As Haruhiko Kuroda, Governor of the Bank of Japan orated in a 2017 AI and Financial Services conference, “It is essential for us to constructively consider desirable ways in which humans and AI complement, rather than confront, each other. For instance, human judgment is not completely free from existing paradigms, and thus is sometimes negligent to changes. In this regard, AI could adjust our bias by neutrally analyzing and finding new correlations among a myriad of [sic] data. Meanwhile, humans could compensate for AI’s weakness with their intuition, common sense, and imagination.”
Understanding the basics
What is AI?
Artificial intelligence is defined as an area of computer science focused on creating intelligent machines that function like humans. AI computers are designed to perform human functions including learning, decision making, planning, and speech recognition.
What are the applications of AI in fintech?
AI offers opportunities for increased operational efficiencies in areas ranging from risk management and trading to underwriting and claims. While some applications are more relevant to specific sectors within financial services, others can be leveraged across the board.
What is a robo-advisor and how do they work?
Robo-advisors provide algorithm-driven financial services with minimal human supervision. Human financial managers have been utilizing automated portfolio allocation since the early 2000s but, today, robo-advisors allow customers direct access. Robo-advisors monitor the markets non-stop and are available 24/7.
What is considered fintech?
Fintech involves technology that enables banking or financial services. It can be used to describe anything from cryptocurrencies to robo-advisors for portfolio management.
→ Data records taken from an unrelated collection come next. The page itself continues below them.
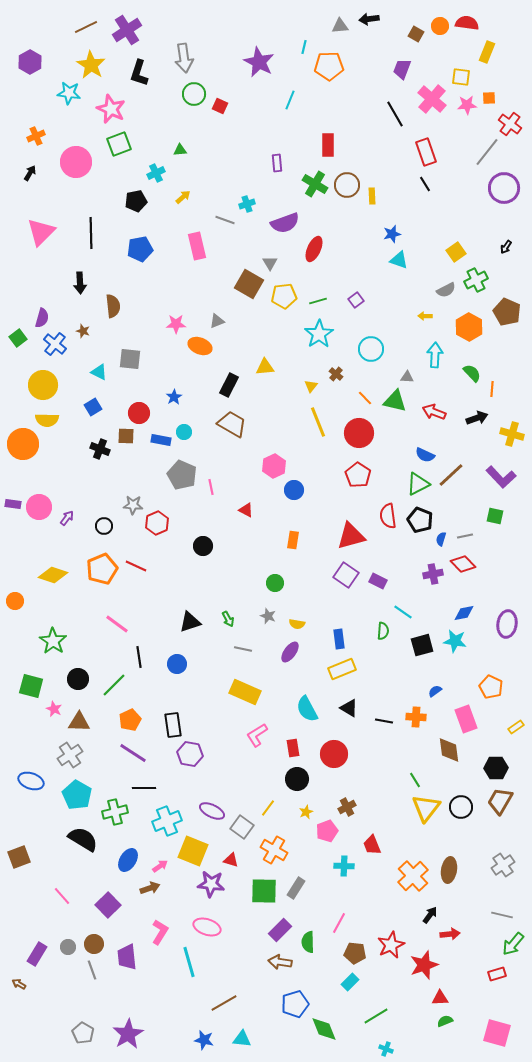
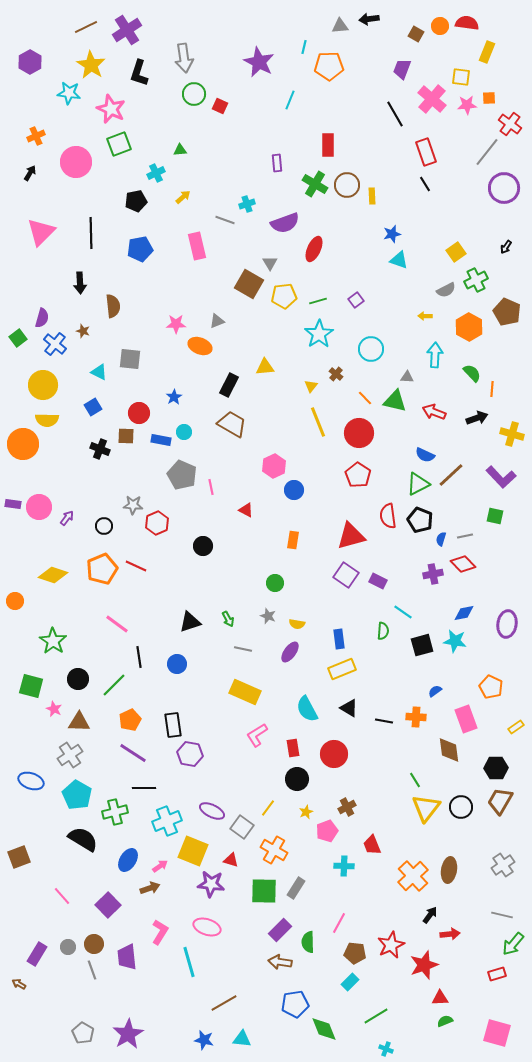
blue pentagon at (295, 1004): rotated 8 degrees clockwise
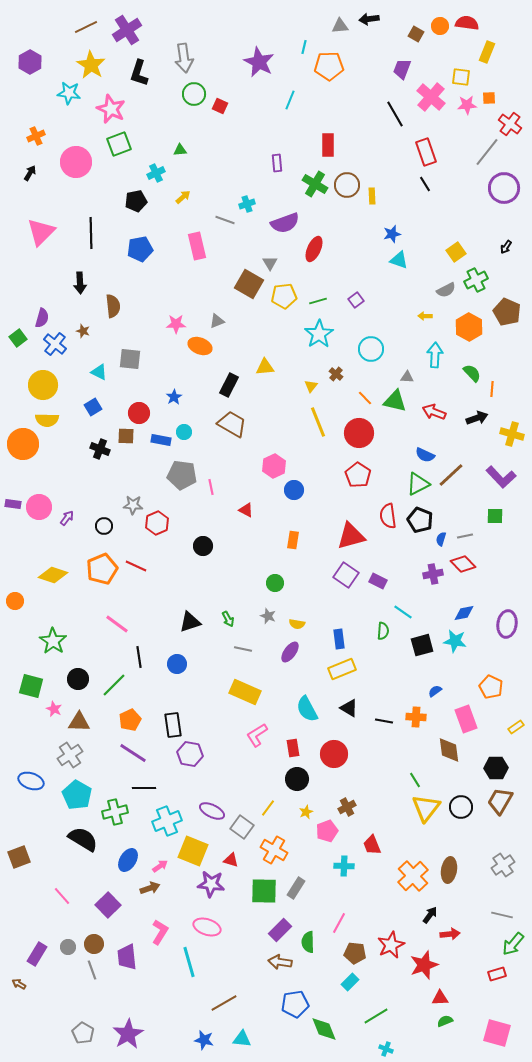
pink cross at (432, 99): moved 1 px left, 2 px up
gray pentagon at (182, 475): rotated 16 degrees counterclockwise
green square at (495, 516): rotated 12 degrees counterclockwise
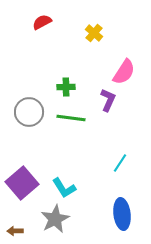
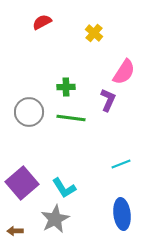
cyan line: moved 1 px right, 1 px down; rotated 36 degrees clockwise
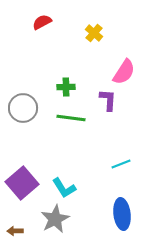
purple L-shape: rotated 20 degrees counterclockwise
gray circle: moved 6 px left, 4 px up
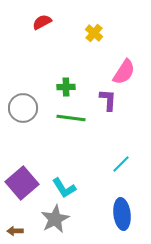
cyan line: rotated 24 degrees counterclockwise
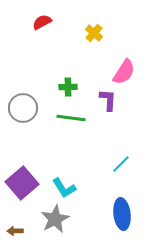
green cross: moved 2 px right
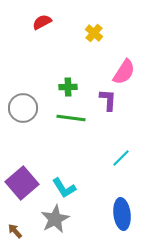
cyan line: moved 6 px up
brown arrow: rotated 49 degrees clockwise
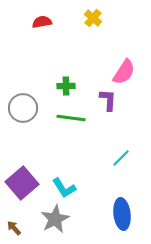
red semicircle: rotated 18 degrees clockwise
yellow cross: moved 1 px left, 15 px up
green cross: moved 2 px left, 1 px up
brown arrow: moved 1 px left, 3 px up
What is an algorithmic trading system?
Algorithmic trading involves using computers programmed to follow a defined set of instructions for placing a trade. It leverages complex techniques like deep learning and machine learning. AI trading software can absorb enormous volumes of data to learn about the world and make predictions about the market.
What is a deep learning system?
Deep learning is a subset of machine learning. It's facilitated object recognition in images, video labeling, activity recognition, and perception. Many draw the comparison between deep learning technology and biology, but experts agree that while inspired by the human brain, it’s not necessarily modeled after it.